George Hart was born into a modest farm family in rural New Hampshire. The youngest of six children of Edward and Sally Hart, one older brother
died in infancy and his two oldest sisters
died of tuberculosis by the time he was 15. Perhaps these early losses forced him to grow up quickly; he got into the lumber business at a young age. By 18, he had built his first lumber mill and by his late 20s, he owned three lumber mills in New Hampshire.
At 27, he married his first wife, Ita Belle Carter, a 21 year-old music teacher. A couple years later, he sold off his mills and he, Ita, and his older brother, John Fox Hart, would move out to Washington state. There he started more lumber mills, with he and his brother also starting the Tacoma & Eastern Railroad Company, which they used to transport the timber.
He seemed to build on his success and fortune during his five years in Washington, although not without controversy. The newspapers wrote about one of his mills burning down: rumors of arson, and a well-publicized lawsuit with the insurance company, which he eventually won. He and Ita split while living in Washington; she returned home to New England.
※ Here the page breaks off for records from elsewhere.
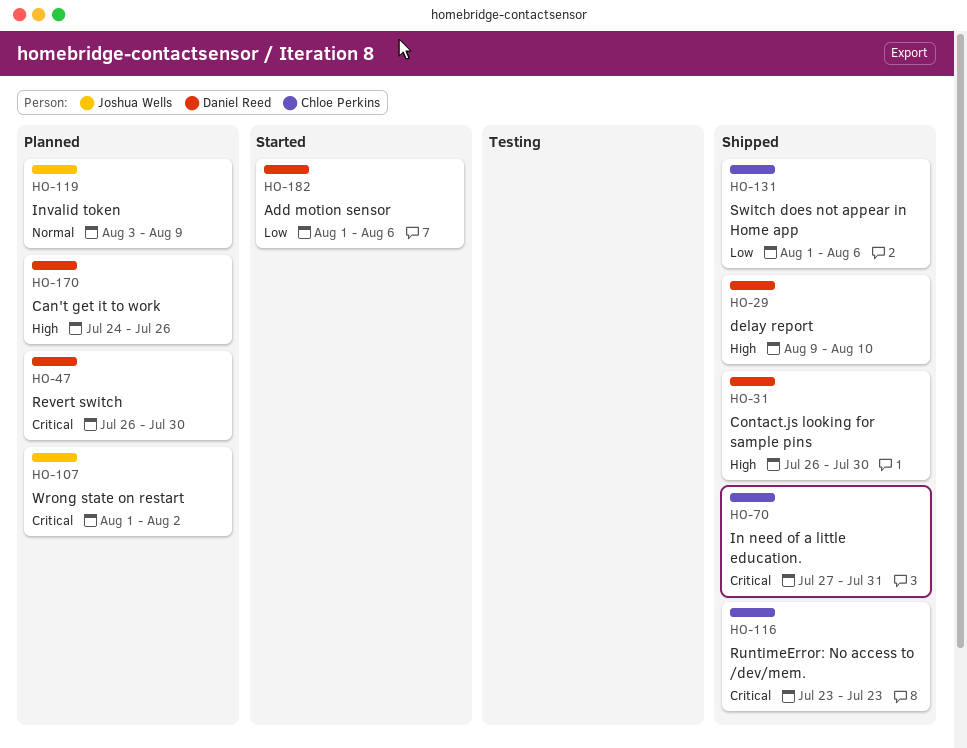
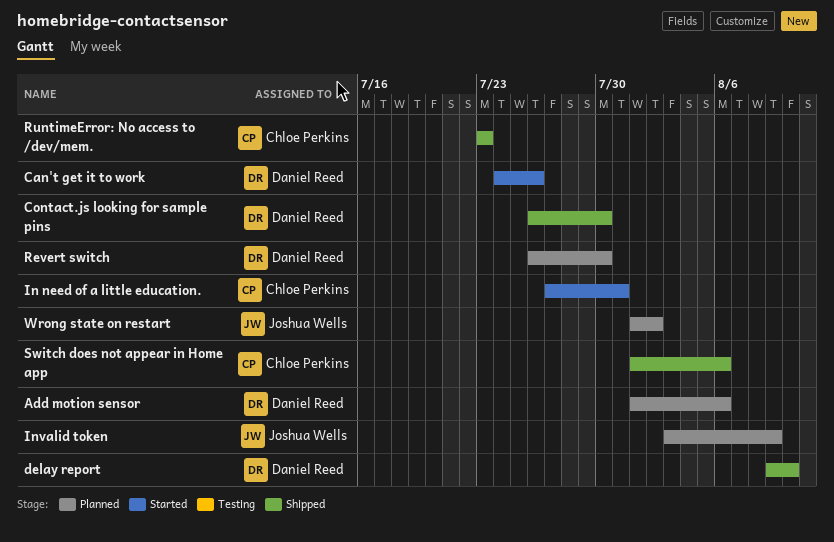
Add motion sensor, status: Started -> Planned
Can't get it to work, status: Planned -> Started
In need of a little education., status: Shipped -> Started

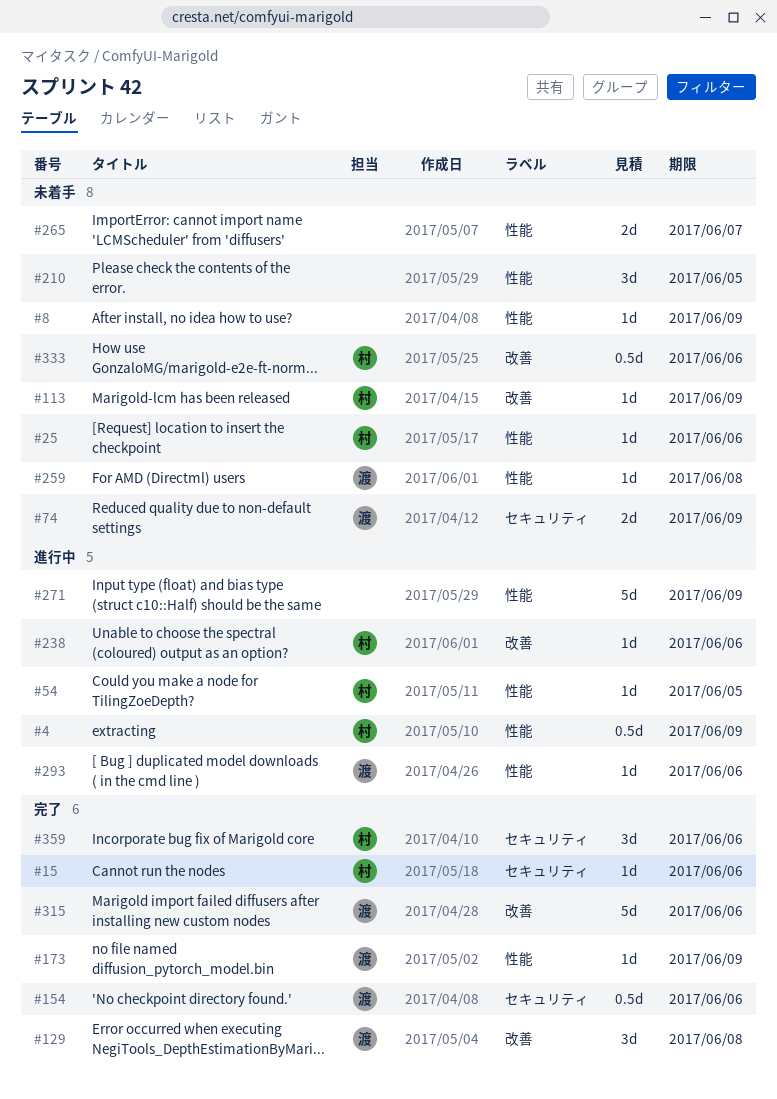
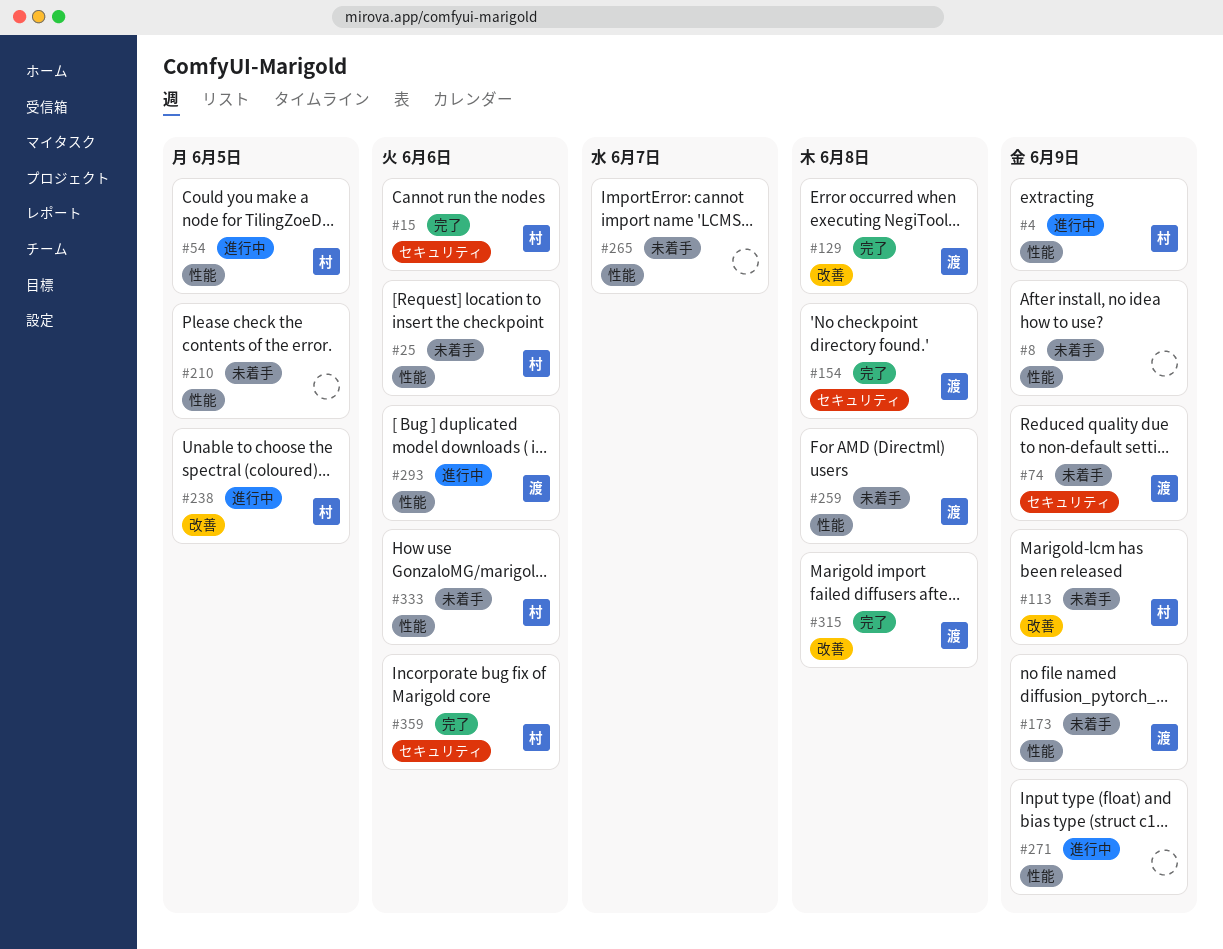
#154, due: Jun 6 -> Jun 8
#173, status: 完了 -> 未着手
#238, due: Jun 6 -> Jun 5
#315, due: Jun 6 -> Jun 8
#333, label: 改善 -> 性能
Perhaps looking for a new challenge, Hart moved to Oakland in 1896 and got into the real estate business. He made his way to Los Angeles by 1900 and got into business with Henry Huntington, whose Pacific Electric Railway would figure into his plans for Corona del Mar. In 1903, he married May Evelyn Guertin, possibly meeting her on one of his trips back East to visit family, as she was living in Fall River, Massachusetts at the time.